En Corse, nous nous sommes connus, emboîtés, aimés. En trois jours, nous avons rattrapé les années passées à nous ignorer. Yal était heureux dans la lumière du Midi. Il aimait les côtes, les rivages, les frontières entre la montagne et la mer. La Corse était son paradis. Son île de rêve.

Par la suite, les dates se brouillent. Je me souviens de Yal débarquant à la maison avec Sara pour la première fois. C’était en juin, ça c’est sûr, à l’occasion d’une Comédie du livre à Montpellier. Il se passe alors quelque chose de rare, une entente à quatre.

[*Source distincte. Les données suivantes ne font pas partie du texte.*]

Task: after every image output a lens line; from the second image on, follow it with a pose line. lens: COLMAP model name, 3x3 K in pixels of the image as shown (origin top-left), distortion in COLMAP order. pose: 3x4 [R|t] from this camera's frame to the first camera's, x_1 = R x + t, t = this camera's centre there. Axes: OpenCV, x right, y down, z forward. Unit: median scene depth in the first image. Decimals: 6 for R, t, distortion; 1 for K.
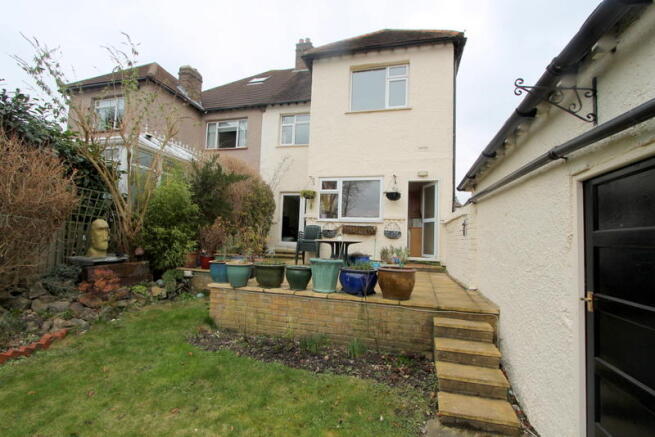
lens RADIAL K [[303.2, 0, 330.8], [0, 303.2, 212.9], [0, 0, 1]] dist [-0.000675, 0.000021]
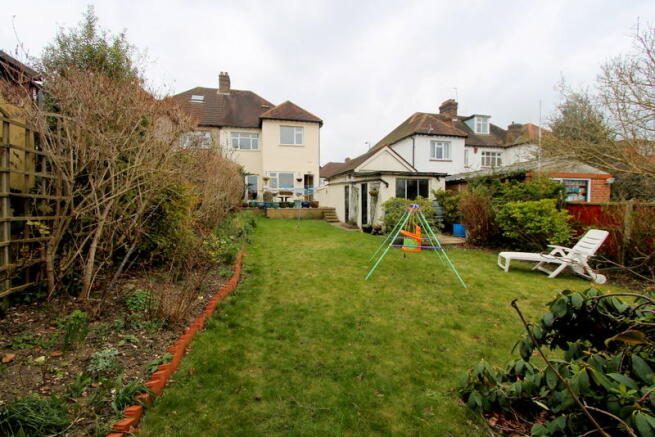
lens RADIAL K [[303.2, 0, 330.8], [0, 303.2, 212.9], [0, 0, 1]] dist [-0.000675, 0.000021]
pose [[0.871184, -0.054003, 0.487978, -0.849202], [-0.003551, 0.993213, 0.116256, -0.076353], [-0.490944, -0.103013, 0.865079, -1.441960]]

Je me remémore ces moments pour en réactiver le souvenir, parce que je suis incapable de me lancer dans une oraison funèbre. Yal est encore trop vivant. Son corps est loin de moi. Son décès ne m’est parvenu au matin de sa mort que par la voix étranglée de Sara. J’en suis encore à nier. J’ai presque envie de lui envoyer un mail dans l’espoir qu’il me réponde.

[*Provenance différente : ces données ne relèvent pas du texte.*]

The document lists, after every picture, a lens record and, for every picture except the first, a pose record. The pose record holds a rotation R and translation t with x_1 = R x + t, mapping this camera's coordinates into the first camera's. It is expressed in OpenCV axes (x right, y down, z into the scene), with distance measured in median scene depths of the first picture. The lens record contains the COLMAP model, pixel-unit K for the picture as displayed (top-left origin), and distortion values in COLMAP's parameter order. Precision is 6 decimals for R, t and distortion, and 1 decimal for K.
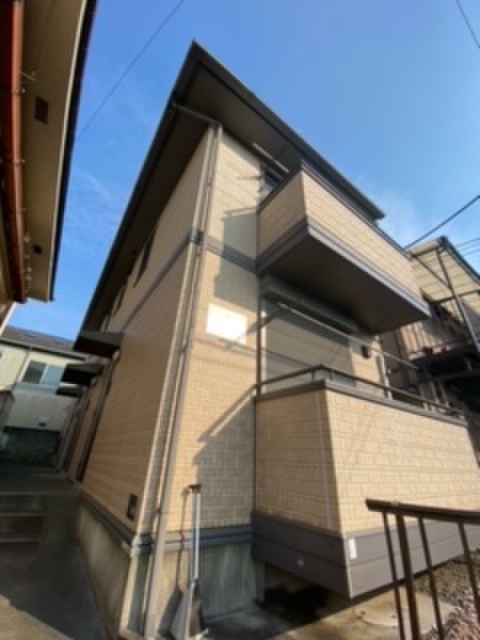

En août 2011, nous nous sommes retrouvés tous ensemble à Ouessant, à arpenter tous les matins le sentier côtier, à passer les après-midi à discuter de l’avenir de l’édition, le soir à refaire le monde après avoir écouté François Bon nous lire Rabelais.

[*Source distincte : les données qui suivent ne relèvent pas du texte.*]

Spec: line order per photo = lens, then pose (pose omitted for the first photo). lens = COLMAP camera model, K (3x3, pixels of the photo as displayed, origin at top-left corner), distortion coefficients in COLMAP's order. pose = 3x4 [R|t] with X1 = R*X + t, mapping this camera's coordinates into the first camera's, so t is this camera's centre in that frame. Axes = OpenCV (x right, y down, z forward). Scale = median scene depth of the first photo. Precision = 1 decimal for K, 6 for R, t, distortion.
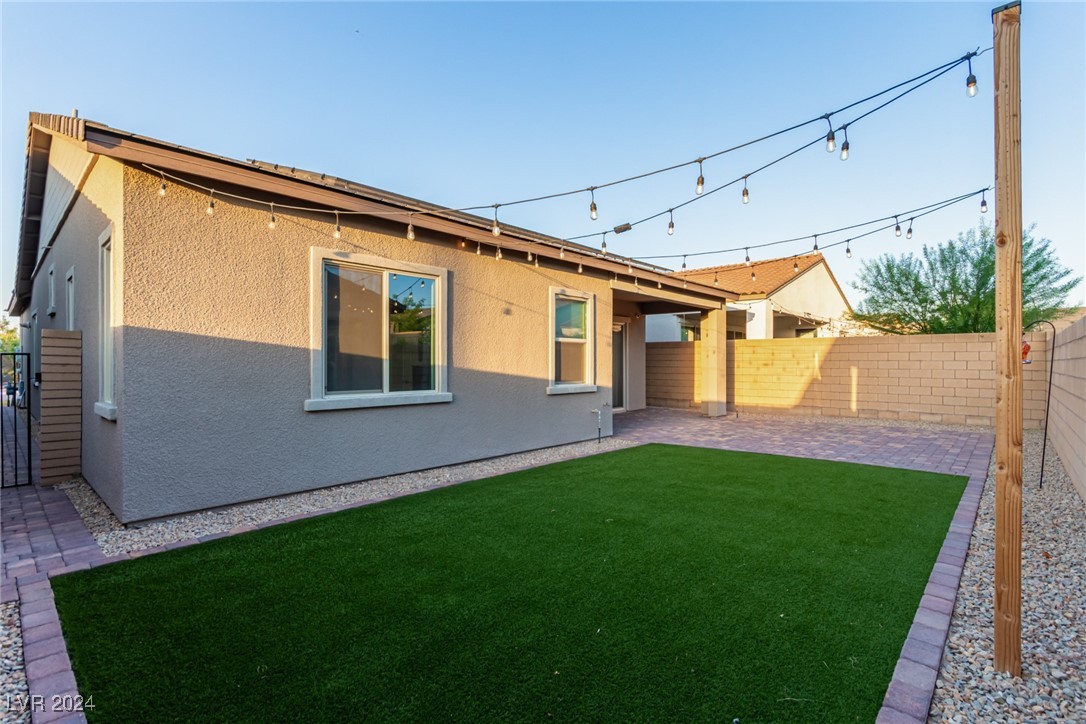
lens RADIAL K [[503.8, 0, 543.8], [0, 503.8, 362.8], [0, 0, 1]] dist [0.011384, -0.000056]
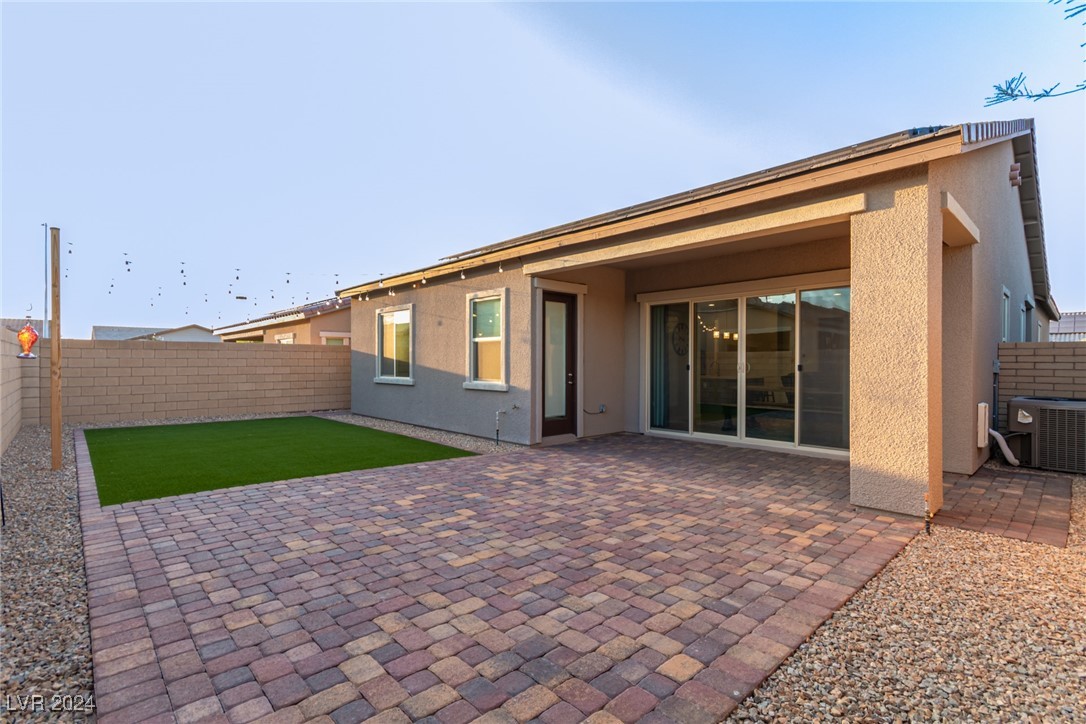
lens RADIAL K [[503.8, 0, 543.2], [0, 503.8, 363.9], [0, 0, 1]] dist [0.011384, -0.000056]
pose [[-0.071892, 0.005264, -0.997399, 1.116722], [0.001789, 0.999985, 0.005148, 0.000598], [0.997411, -0.001414, -0.071901, 1.224160]]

Lors d'une lecture par François Bon.
Lors d'une lecture par François Bon.

Une scène me revient. Il est tard. On cherche un restaurant. On est une quinzaine. On finit dans une crêperie. Notre hôte refuse que nous rapprochions nos tables. Il nous insulte. Nous menace. Yal se lève. Se plante devant l’homme, bras croisés. Il se laisse crier dessus tout en devenant tout rouge. Nous avons senti la bombe prête à exploser, mais Yal n’a pas frémi, laissant le furieux se ridiculiser devant ses autres clients. C’était tout Yal : un va-t-en-guerre pacifiste.

Il y a Bruxelles, Toulouse, Montélimar, tous ces endroits où nous avons passé du temps ensemble, parfois la gorge nouée comme quand il nous a rejoints en Aquitaine pour le décès de Roland Wagner. Il y a l’étang de Thau où à chacune de ses visites je l’ai entraîné en kayak. Il était heureux dans ces moments d’immersion dans le bleu. Il évoquait de plus en plus souvent l’idée de venir vivre dans l’Hérault ou dans le Gard. La grisaille de Bruxelles lui pesait même s’il était tombé amoureux des Bruxellois. Il rêvait d’une immense maison où il aurait pu tous les déplacer.

En juin, je l’ai vu pour la dernière fois. Tout d’abord à la maison, au bord de l’étang, par une belle journée sous les mûriers platanes de la terrasse. En fin d’après-midi nous nous sommes retrouvés seuls. Je l’ai écouté. Il ne voulait pas inquiéter Sara. C’était son obsession. Il sentait une douleur nouvelle. Il ne se faisait pas beaucoup d’illusions. Il avait bossé son cancer comme le background d’un de ses romans. Il m’a dit « Je n’ai jamais eu peur de la mort. Quand j’étais jeune, j’étais immortel. Plus tard, je n’ai pas eu le temps de penser à la mort. Aujourd’hui, survivre avec la souffrance ne m’intéresse pas. » Quelques jours plus tard, je le revois à Bruxelles. Le verdict était tombé. Les métastases. La douleur. Pas grand-chose pour la soulager. Je l’ai quitté le cœur lourd, sûr de ne pas faire ce qu’il fallait, mais sans savoir quoi faire. Je ne le sais toujours pas, à part évoquer son souvenir.